I should step back. We have work to do. There’s an inspection team incoming and collectors on their heels and approximately zero time for—

“I had seventy-three thousand reasons to stay rational.” His thumb traces the line of my jaw. “I don’t care about any of them right now.”

His mouth finds mine.

The kiss starts soft. Careful. The barest pressure, his lips warm against mine, giving me every chance to pull away.

I don’t pull away.

I grab the front of his misbuttoned shirt and pull him closer, and the last thread of restraint snaps.

In him. In me. In whatever we’ve been clinging to for four days.

The kiss turns hungry. His hand fists in my hair and his arm crushes me against his chest and the careful precision evaporates into need—graceless and urgent.

The harmonics in his voice shift—I feel it more than hear it, a subsonic frequency that reverberates through his mouth into mine, vibrating against my lips, my teeth, my tongue.

Not the gentle courtship tones. These are lower.

Rougher. Possessive in a way that bypasses thought and speaks directly to instinct.

I make a sound I don’t recognize. High and needy and nothing like a woman who doesn’t need anyone.

He lifts me. One smooth motion, hands gripping under my thighs—fingers splayed wide, claws sheathed but I can feel the points of them through the fabric, five hot pinpricks of barely-leashed restraint.

He sets me on the filing cabinet and steps between my legs and I wrap around him before conscious thought approves the action.

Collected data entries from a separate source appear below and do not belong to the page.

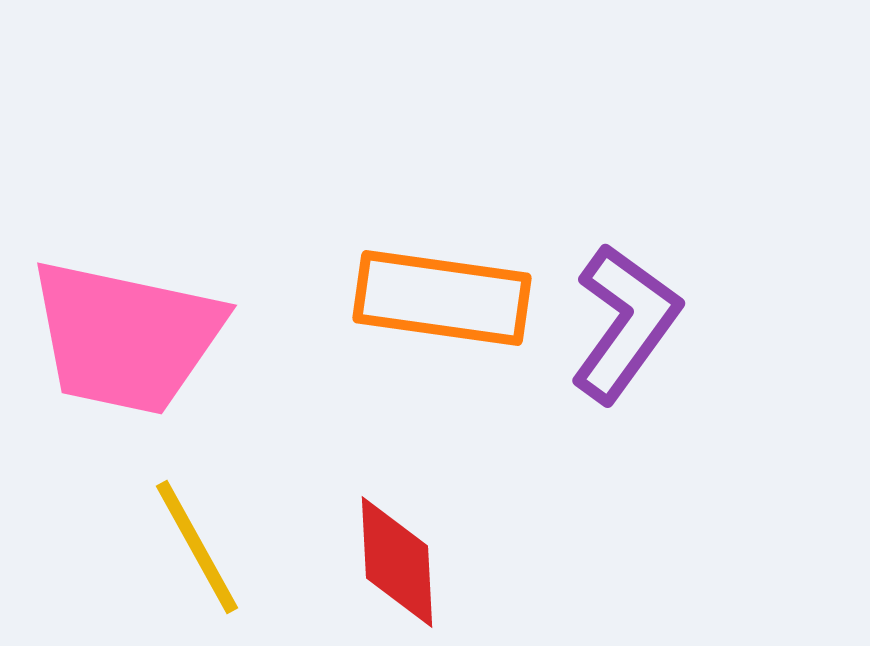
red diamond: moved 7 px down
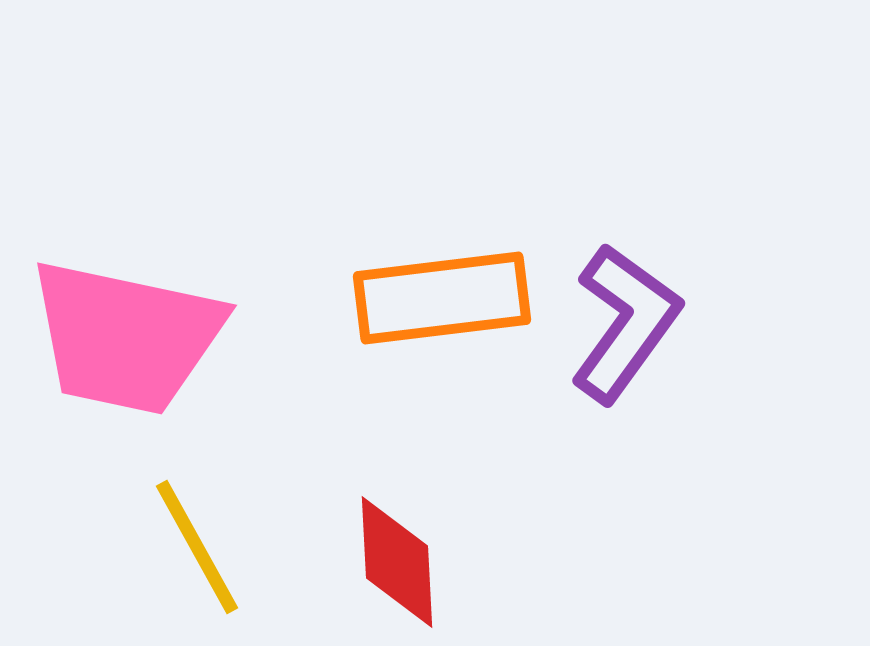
orange rectangle: rotated 15 degrees counterclockwise
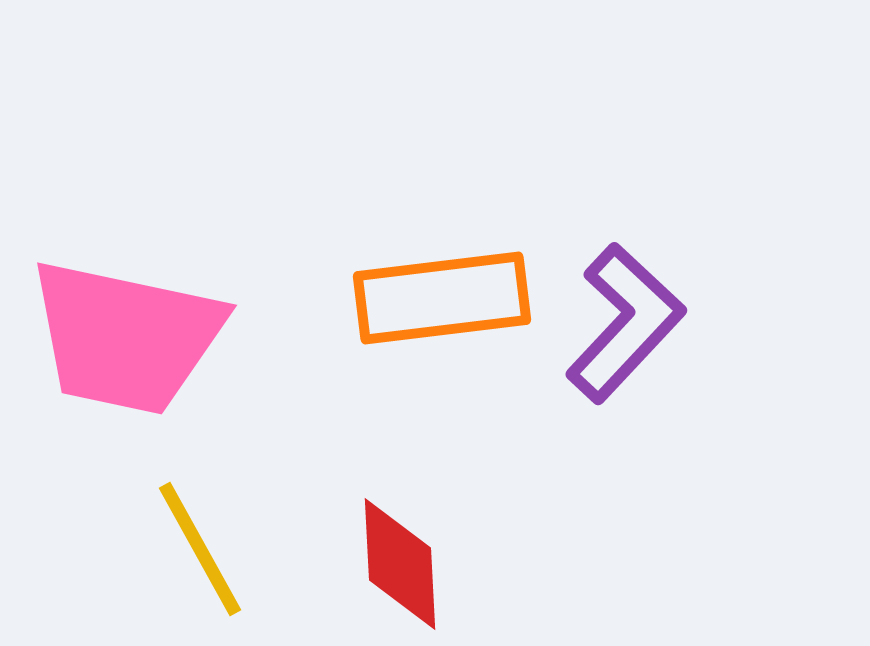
purple L-shape: rotated 7 degrees clockwise
yellow line: moved 3 px right, 2 px down
red diamond: moved 3 px right, 2 px down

The new angle presses us flush from hip to chest. And I feel him.

Oh.

Not subtle. Not ambiguous. Hard against the seam of my pants where my legs lock around his hips, and even through layers of clothing there’s texture—raised ridges pressing against me in a way that no human male anatomy could replicate.

Each ridge a distinct line of pressure, and when I shift—when I breathe—they drag.

My brain shorts out.

Even through clothes, I can map them—count the nodes, imagine what that texture would feel like against bare skin, inside me. The thought hits like a lightning strike and I nearly choke on it.

“This is—” I start. Try to form a joke about terrible ideas. Try to be the Dove who banters her way through everything. But his mouth finds the spot below my ear and his teeth graze and the words disintegrate into a gasp that I couldn’t fake if I tried.

“Tell me to stop,” he says against my throat, and the rumble of his voice on my skin nearly finishes me.

“Don’t—” My fingers dig into his shoulders. My hips roll forward without my permission, grinding against the ridge of him, and the friction shocks a moan out of both of us. “Don’t you dare.”